TASK PROMPT:
State how many lines of the data contain the string "стеблеклонник". Reply with the number alone.

Stored data entries
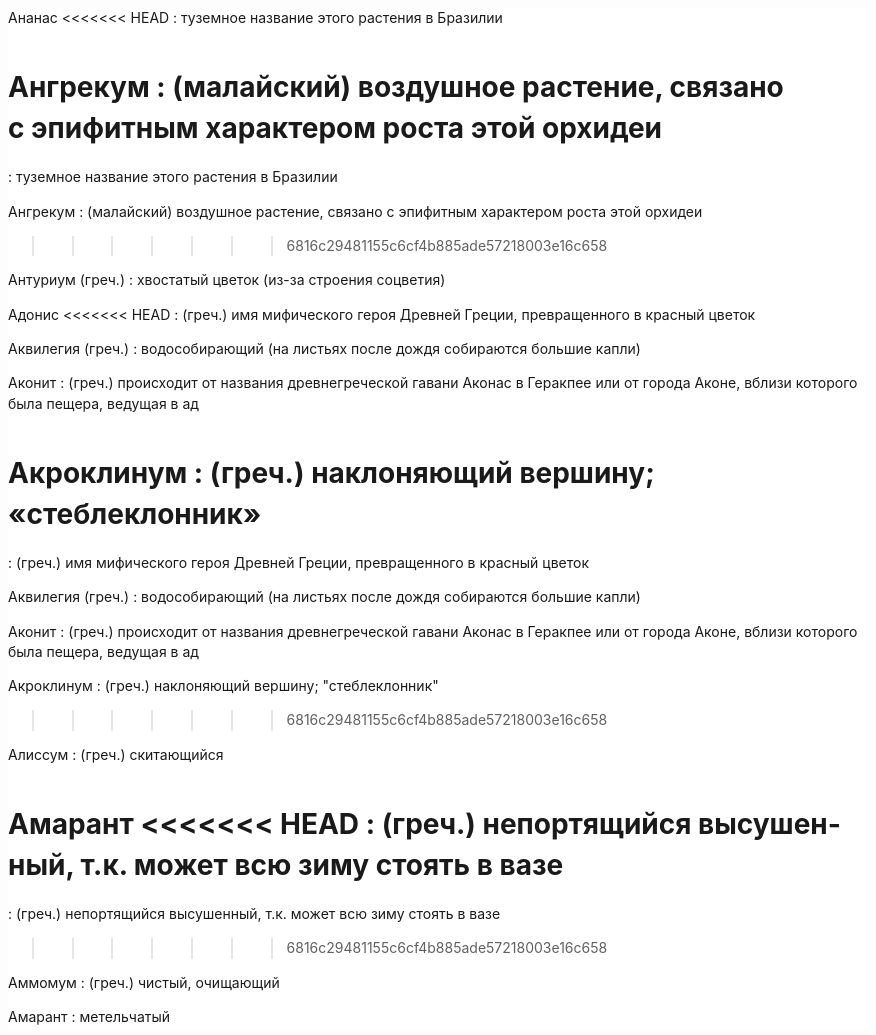 Ананас
<<<<<<< HEAD
: туземное название этого расте&shy;ния в&nbsp;Бразилии

Ангрекум
: (малайский) воздушное растение, связано с&nbsp;эпифитным характером роста этой орхидеи
=======
: туземное название этого расте­ния в Бразилии

Ангрекум
: (малайский) воздушное растение, связано с эпифитным характером роста этой орхидеи
>>>>>>> 6816c29481155c6cf4b885ade57218003e16c658

Антуриум (греч.)
: хвостатый цветок (из-за строения соцветия)

Адонис
<<<<<<< HEAD
: (греч.) имя мифического героя Древней Греции, превращенного в&nbsp;красный цветок

Аквилегия (греч.)
: водособирающий (на&nbsp;лис&shy;тьях после дождя собираются большие капли)

Аконит
: (греч.) происходит от&nbsp;названия древнегреческой гавани Аконас в&nbsp;Геракпее или от&nbsp;города Аконе, вблизи которого была пещера, ведущая в&nbsp;ад

Акроклинум
: (греч.) наклоняющий вер&shy;шину; &laquo;стеблеклонник&raquo;
=======
: (греч.) имя мифического героя Древней Греции, превращенного в красный цветок

Аквилегия (греч.)
: водособирающий (на лис­тьях после дождя собираются большие капли)

Аконит
: (греч.) происходит от названия древнегреческой гавани Аконас в Геракпее или от города Аконе, вблизи которого была пещера, ведущая в ад

Акроклинум
: (греч.) наклоняющий вер­шину; "стеблеклонник"
>>>>>>> 6816c29481155c6cf4b885ade57218003e16c658

Алиссум
: (греч.) скитающийся

Амарант
<<<<<<< HEAD
: (греч.) непортящийся высушен&shy;ный, т.к. может всю зиму стоять в&nbsp;вазе
=======
: (греч.) непортящийся высушен­ный, т.к. может всю зиму стоять в вазе
>>>>>>> 6816c29481155c6cf4b885ade57218003e16c658

Аммомум
: (греч.) чистый, очищающий

Амарант
: метельчатый
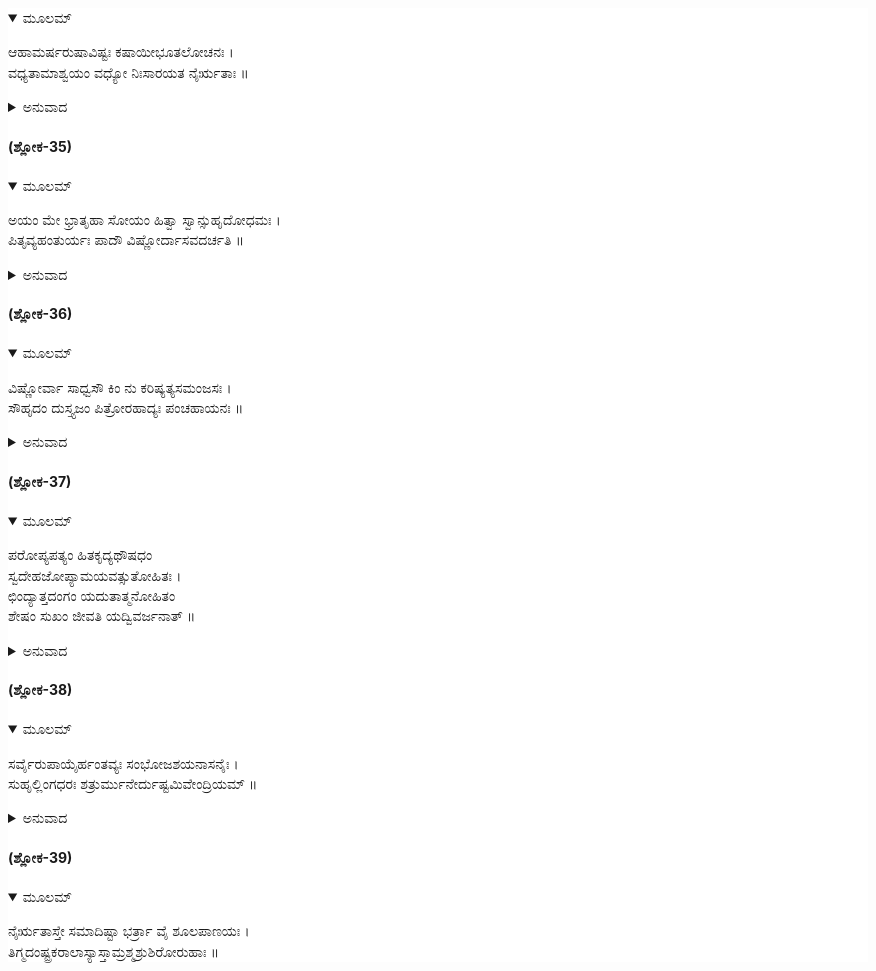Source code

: <details open><summary>ಮೂಲಮ್</summary>

ಆಹಾಮರ್ಷರುಷಾವಿಷ್ಟಃ ಕಷಾಯೀಭೂತಲೋಚನಃ ।  
ವಧ್ಯತಾಮಾಶ್ವಯಂ ವಧ್ಯೋ ನಿಃಸಾರಯತ ನೈರ್ಋತಾಃ ॥
</details>

<details><summary>ಅನುವಾದ</summary></details>

#### (ಶ್ಲೋಕ-35)


<details open><summary>ಮೂಲಮ್</summary>

ಅಯಂ ಮೇ ಭ್ರಾತೃಹಾ ಸೋಯಂ ಹಿತ್ವಾ ಸ್ವಾನ್ಸುಹೃದೋಧಮಃ ।  
ಪಿತೃವ್ಯಹಂತುರ್ಯಃ ಪಾದೌ ವಿಷ್ಣೋರ್ದಾಸವದರ್ಚತಿ ॥
</details>

<details><summary>ಅನುವಾದ</summary></details>

#### (ಶ್ಲೋಕ-36)


<details open><summary>ಮೂಲಮ್</summary>

ವಿಷ್ಣೋರ್ವಾ ಸಾಧ್ವಸೌ ಕಿಂ ನು ಕರಿಷ್ಯತ್ಯಸಮಂಜಸಃ ।  
ಸೌಹೃದಂ ದುಸ್ತ್ಯಜಂ ಪಿತ್ರೋರಹಾದ್ಯಃ ಪಂಚಹಾಯನಃ ॥
</details>

<details><summary>ಅನುವಾದ</summary></details>

#### (ಶ್ಲೋಕ-37)


<details open><summary>ಮೂಲಮ್</summary>

ಪರೋಪ್ಯಪತ್ಯಂ ಹಿತಕೃದ್ಯಥೌಷಧಂ  
ಸ್ವದೇಹಜೋಪ್ಯಾಮಯವತ್ಸುತೋಹಿತಃ ।  
ಛಿಂದ್ಯಾತ್ತದಂಗಂ ಯದುತಾತ್ಮನೋಹಿತಂ  
ಶೇಷಂ ಸುಖಂ ಜೀವತಿ ಯದ್ವಿವರ್ಜನಾತ್ ॥
</details>

<details><summary>ಅನುವಾದ</summary></details>

#### (ಶ್ಲೋಕ-38)


<details open><summary>ಮೂಲಮ್</summary>

ಸರ್ವೈರುಪಾಯೈರ್ಹಂತವ್ಯಃ ಸಂಭೋಜಶಯನಾಸನೈಃ ।  
ಸುಹೃಲ್ಲಿಂಗಧರಃ ಶತ್ರುರ್ಮುನೇರ್ದುಷ್ಟಮಿವೇಂದ್ರಿಯಮ್ ॥
</details>

<details><summary>ಅನುವಾದ</summary></details>

#### (ಶ್ಲೋಕ-39)


<details open><summary>ಮೂಲಮ್</summary>

ನೈರ್ಋತಾಸ್ತೇ ಸಮಾದಿಷ್ಟಾ ಭರ್ತ್ರಾ ವೈ ಶೂಲಪಾಣಯಃ ।  
ತಿಗ್ಮದಂಷ್ಟ್ರಕರಾಲಾಸ್ಯಾಸ್ತಾಮ್ರಶ್ಮಶ್ರುಶಿರೋರುಹಾಃ ॥
</details>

OUTPUT OF THE TASK:
2